Billy Carts "Cruzin' The Strand"

60 x 100 x 240 cm each

Steel (new and old), bronze, brass, copper, hardwood, rope

About the Work

Growing up in the 50's - no computers! Billy Carts ruled; cobbled together from whatever could be found. Building these 55 years later is just as exciting as it was then. This is a whimsical look at the Billy Cart era of the artist's childhood, assembled from a shed full of "junk" and other interesting bits! These six unique Billy Carts were inspired by "Mad Max", "Steampunk" and a touch of "Hot Rod" too.

About the Artist

Lance Seadon has exhibited in Strand Ephemera, Swell, Brunswick Nature Sculpture Walk and 2 Bamboo Society of Australia sculpture contests. He received 2 first prizes and 1 People's Choice.

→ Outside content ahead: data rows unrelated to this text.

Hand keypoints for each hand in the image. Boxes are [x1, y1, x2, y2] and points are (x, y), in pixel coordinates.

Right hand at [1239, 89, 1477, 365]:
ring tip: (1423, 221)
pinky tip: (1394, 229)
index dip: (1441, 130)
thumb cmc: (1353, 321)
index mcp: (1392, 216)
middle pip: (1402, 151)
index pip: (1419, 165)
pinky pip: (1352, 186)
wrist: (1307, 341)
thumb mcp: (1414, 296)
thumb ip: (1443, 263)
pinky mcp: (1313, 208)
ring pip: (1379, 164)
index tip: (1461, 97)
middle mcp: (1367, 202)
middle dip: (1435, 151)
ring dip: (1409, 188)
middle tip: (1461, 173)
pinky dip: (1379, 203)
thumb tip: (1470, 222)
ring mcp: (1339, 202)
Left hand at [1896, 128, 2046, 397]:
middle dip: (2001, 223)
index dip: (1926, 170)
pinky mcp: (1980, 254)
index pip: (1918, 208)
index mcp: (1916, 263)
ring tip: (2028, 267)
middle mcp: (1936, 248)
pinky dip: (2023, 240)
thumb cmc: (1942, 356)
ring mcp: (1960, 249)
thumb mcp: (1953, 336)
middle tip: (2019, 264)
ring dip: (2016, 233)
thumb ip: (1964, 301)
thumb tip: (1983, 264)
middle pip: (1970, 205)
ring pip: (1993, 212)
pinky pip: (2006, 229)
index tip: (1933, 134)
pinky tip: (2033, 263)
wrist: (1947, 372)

Jane HAWKINS with Rhonda PAYNE & Sally MUNNS

Sand Ephemera

10 x 805 x 690 cm

Polystyrene balls, glue, river sand, steel wire, cable ties, shadecloth, tin

About the Work

A small patch of Sand Ephemera seen at low tide is evidence of a tiny crab's daily ritual. Here, re-invented larger than life and out of context, it is transformed.

About the Artists

Jane Hawkins, Rhonda Payne and Sally Munns each have approximately 25 years' experience teaching visual arts in the secondary and tertiary education sectors. This is the trio's first collaborative installation.

Christopher TROTTER Sonic Bay Beacon

110 x 110 x 150 cm

Recycled objects

About the Work

This floating beacon was once used as a listening device for the detection of underwater marine sounds created by sea life such as dugong and dolphins. It was also quite well documented that these beacons could pick up distant calls of the humpback whales during their migration through the Coral Sea. Sonic beacons were part of a healthy waterways management program used along our coastline up until the late 1960’s.

About the Artist

Since 1990, Christopher Trotter has worked with discarded objects to produce innovative and engaging artworks. His pieces can be both high impact and delicately engaging.

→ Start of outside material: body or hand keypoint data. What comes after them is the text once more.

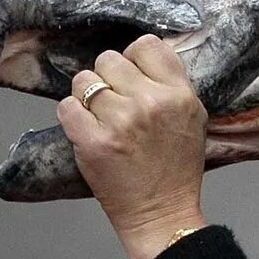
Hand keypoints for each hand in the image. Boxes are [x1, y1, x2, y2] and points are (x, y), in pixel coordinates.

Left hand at [57, 34, 208, 258]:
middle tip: (115, 103)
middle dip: (107, 78)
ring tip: (100, 118)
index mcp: (179, 95)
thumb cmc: (176, 168)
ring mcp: (120, 121)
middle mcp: (151, 102)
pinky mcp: (93, 141)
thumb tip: (140, 57)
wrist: (161, 213)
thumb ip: (171, 86)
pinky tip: (87, 131)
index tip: (131, 77)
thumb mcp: (192, 119)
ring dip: (87, 97)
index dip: (134, 58)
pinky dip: (72, 117)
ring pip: (84, 80)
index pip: (146, 45)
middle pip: (109, 59)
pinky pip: (66, 106)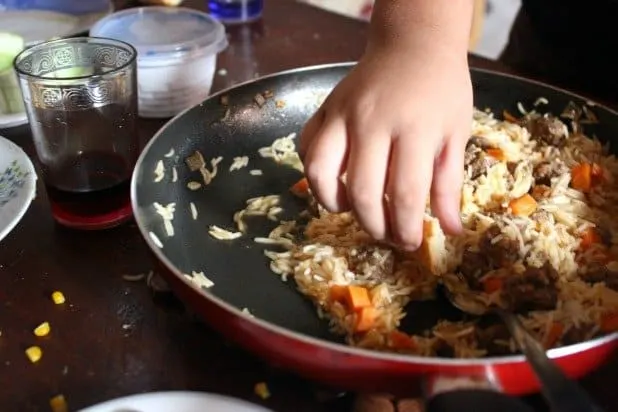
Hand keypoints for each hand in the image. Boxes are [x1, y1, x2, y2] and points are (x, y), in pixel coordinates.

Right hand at [299, 46, 471, 249]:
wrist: (413, 45)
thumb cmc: (441, 91)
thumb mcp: (455, 135)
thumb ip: (448, 184)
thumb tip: (450, 230)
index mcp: (414, 129)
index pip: (405, 194)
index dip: (406, 228)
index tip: (410, 243)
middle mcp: (372, 122)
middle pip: (363, 192)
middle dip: (373, 225)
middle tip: (384, 234)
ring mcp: (342, 114)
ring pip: (319, 172)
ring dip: (332, 202)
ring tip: (352, 208)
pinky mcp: (324, 109)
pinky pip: (306, 147)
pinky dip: (314, 173)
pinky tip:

Harriet GEATER-JOHNSON Transient Cabinet

150 x 150 x 60 cm

Slip cast and hand built ceramics, copper, acrylic, wood

About the Work

Hundreds of animals in Australia are at risk of extinction due to loss of habitat, introduced species and environmental change. In this piece flora and fauna, which are both vulnerable and critically endangered, have their last forray. The museum cabinet will serve to show future generations animals which are no longer in existence.

About the Artist

Harriet Geater-Johnson is an art teacher from London, UK, who has been in Australia for 10 years. She is now working as an art teacher in Townsville. Originally she completed a degree in printmaking, but now prefers to work with sculptural forms.